═══ Data under study

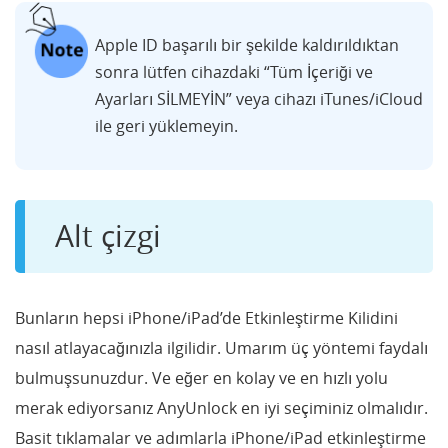
Apple ID başarılı bir şekilde kaldırıldıktan
sonra lütfen cihazdaki “Tüm İçeriği ve
Ayarları SİLMEYİN” veya cihazı iTunes/iCloud
ile geri yüklemeyin.
Alt çizgi
Bunların hepsi iPhone/iPad’de Etkinleştirme Kilidini
nasıl atlayacağınızla ilgilidir. Umarım üç yöntemi faydalı
bulmuşsunuzdur. Ve eğer en kolay ve en hızlı yolu
merak ediyorsanız AnyUnlock en iyi seçiminiz olmalıdır.
Basit tıklamalar ve adımlarla iPhone/iPad etkinleştirme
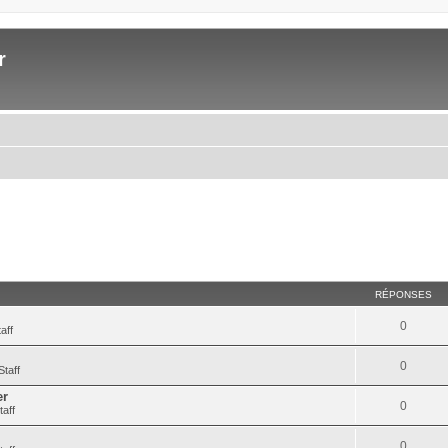
r
RÉPONSES
0
aff
0
Staff
er
0
taff
0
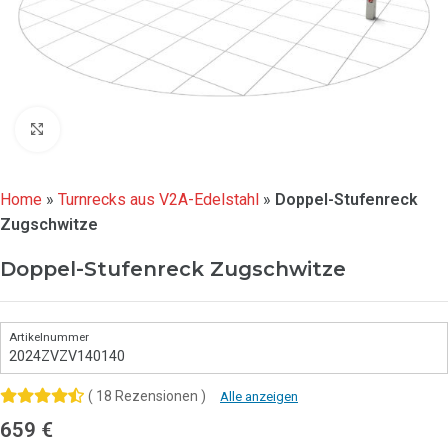
Click to enlarge
Home
»
Turnrecks aus V2A-Edelstahl
»
Doppel-Stufenreck
Zugschwitze
Doppel-Stufenreck Zugschwitze
2024ZVZV140140
( 18 Rezensionen )
Alle anzeigen
659
€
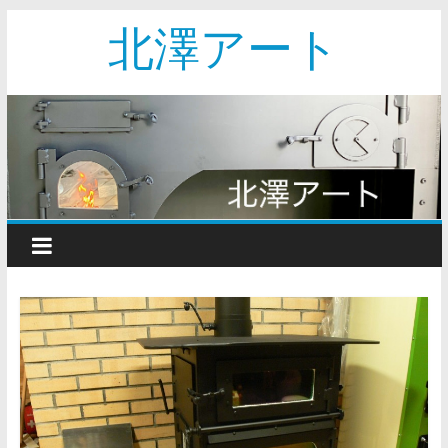
北澤アート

══════

[Task goal]: Each record should be copied exactly, and each image left out.

[Reply]:
Apple ID başarılı bir şekilde kaldırıldıktan
sonra lütfen cihazdaki “Tüm İçeriği ve
Ayarları SİLMEYİN” veya cihazı iTunes/iCloud
ile geri yüklemeyin.
Alt çizgi
Bunların hepsi iPhone/iPad’de Etkinleştirme Kilidini
nasıl atlayacağınızla ilgilidir. Umarım üç yöntemi faydalı
bulmuşsunuzdur. Ve eğer en kolay ve en hızlı yolu
merak ediyorsanız AnyUnlock en iyi seçiminiz olmalıdır.
Basit tıklamalar ve adımlarla iPhone/iPad etkinleştirme
r
RÉPONSES
0
aff
0
Staff
er
0
taff
0
Click to enlarge
Home
»
Turnrecks aus V2A-Edelstahl
»
Doppel-Stufenreck
Zugschwitze
Doppel-Stufenreck Zugschwitze
2024ZVZV140140
( 18 Rezensionen )
Alle anzeigen
659
€
北澤アート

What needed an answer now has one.